Mais – parce qu’il y a un « mais » -, le procès des Femen est tout autre. Elles ne voulaient pas, en la Madeleine railler ou caricaturer l’institution ecclésiale. Non ! Et ce serait trop simple. Elles voulaient atteindre la foi de millions de Français attachés à célébrer la naissance d’un enfant en qui ils reconnaissent le prince de la paix (cf. le tweet ci-contre). Le Procureur l’a d’ailleurs bien souligné :selon lui, la prévenue « savait que son attitude ne pouvait que heurter la pudeur des fidèles », et elle ne pouvait pas « s’affranchir du respect qu’elle doit aux autres ». Bref, ne voulait-elle pas, par la grande violence que représente la simulation de la masturbation exhibée et la simulation de l’une des plus grandes souffrances féminines qui soit – l’avortement – en plein cœur d’une église, aller au-delà de la simple provocation politique ?   Ces églises, quelles qu’elles soient, sont le lieu de prière et d’intimité par excellence où des dizaines de milliers de gens viennent chaque jour, à travers toute la France, non pas d’abord adhérer à une institution, suivre un groupe de pression sociale ou politique, ou demander leur carte du parti … Non ! Et en fait, une partie non négligeable de ceux qui entrent dans nos églises chaque jour est même bien éloignée de nos institutions … mais ils viennent se mettre à nu devant un Dieu qu’ils pressentent et qu’ils perçoivent quelque peu, à leur manière, au plus intime d’eux-mêmes.

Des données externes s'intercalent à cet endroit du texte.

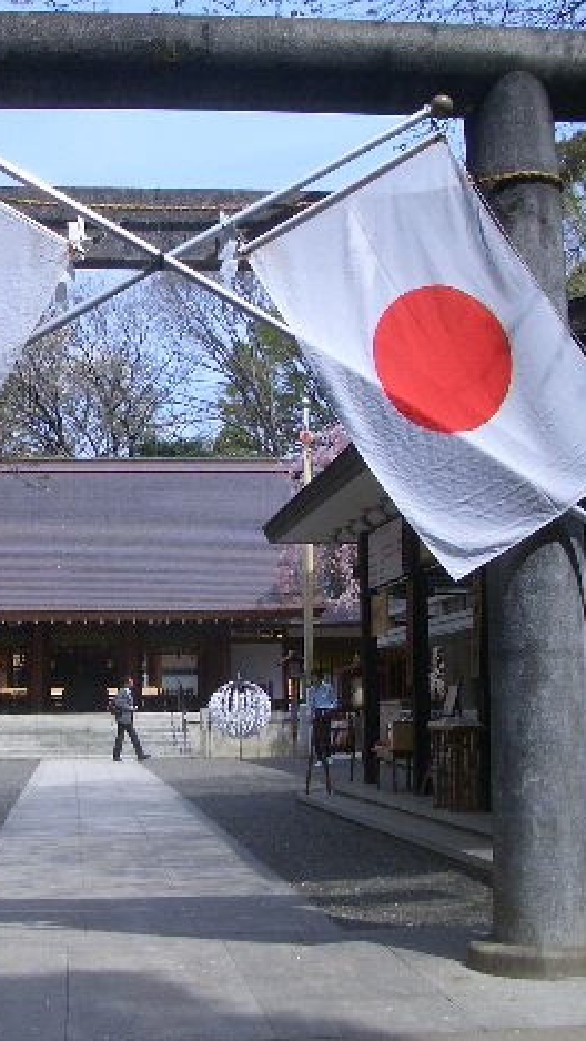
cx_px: 146
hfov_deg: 22.8
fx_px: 1436
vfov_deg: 39.9
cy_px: 515
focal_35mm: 52
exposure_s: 1/500
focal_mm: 5.8
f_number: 4.3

Et en cela, simuler un avortement et une masturbation sur l’autel d’une église, devant lequel tant d’hommes et de femmes célèbrent tout au long de l’année des naissances, leur amour, des deuils, des joies et des peines, est plus qu’un acte de rébellion face à une institution incomprise ou combattue. C’est une insulte à ce qu’il y a de plus intime à tout être : l’amour que l’on porte à un Dieu et aux êtres chers que l’on vient lui confier en ces lieux si sacrés que sont des églises, des temples, des synagogues ou des mosquées. Quoi qu’en disent certains, ce fameux droit de blasphème revendiqué et assumé n’est qu’un nouveau droit de lynchage public, un nouveau racisme en quelque sorte. « Je me moque de toi parce que tu aimes un Dieu invisible qui ne se défend pas ». Un petit bébé … Depuis la première nuit de Noël, aucune moquerie ne s’est tue.

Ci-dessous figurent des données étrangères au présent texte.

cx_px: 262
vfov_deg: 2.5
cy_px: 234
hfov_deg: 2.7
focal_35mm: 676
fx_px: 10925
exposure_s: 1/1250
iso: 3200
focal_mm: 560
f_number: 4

Et si l’État n’était plus capable de faire respecter un minimum ce respect fondamental qu’il doit y avoir entre citoyens égaux devant la loi, alors l’une des premières  règles de la République en serait comme piétinée : la liberté de conscience. Comment puis-je me sentir respecté en cette liberté si ce qu’il y a de plus intime à ma conscience est bafoué de cette manière ? Dans nos sociétés modernes, on devrait pouvoir se moquer de tout impunément. Personnellement, je pense que dans une société digne de ce nom, la moquerie et la caricature ont les limites du respect de l’intimité de chacun.

Avec de tels actes, médiatisés au possible (et avec une certaine complicité de la part de certains, d’ailleurs …), il ne faut pas s’étonner qu’une grande partie de la jeunesse ne soit plus éduquée au respect ; et que les clivages et les divisions entre citoyens français ne fassent qu’augmenter le sentiment toujours croissant d’inégalité et de souffrance. Il y ceux qui peuvent se défendre et d’autres non. C’est ainsi que les révolutions éclatent avec leurs lots de violence. Ce n’est jamais à souhaiter.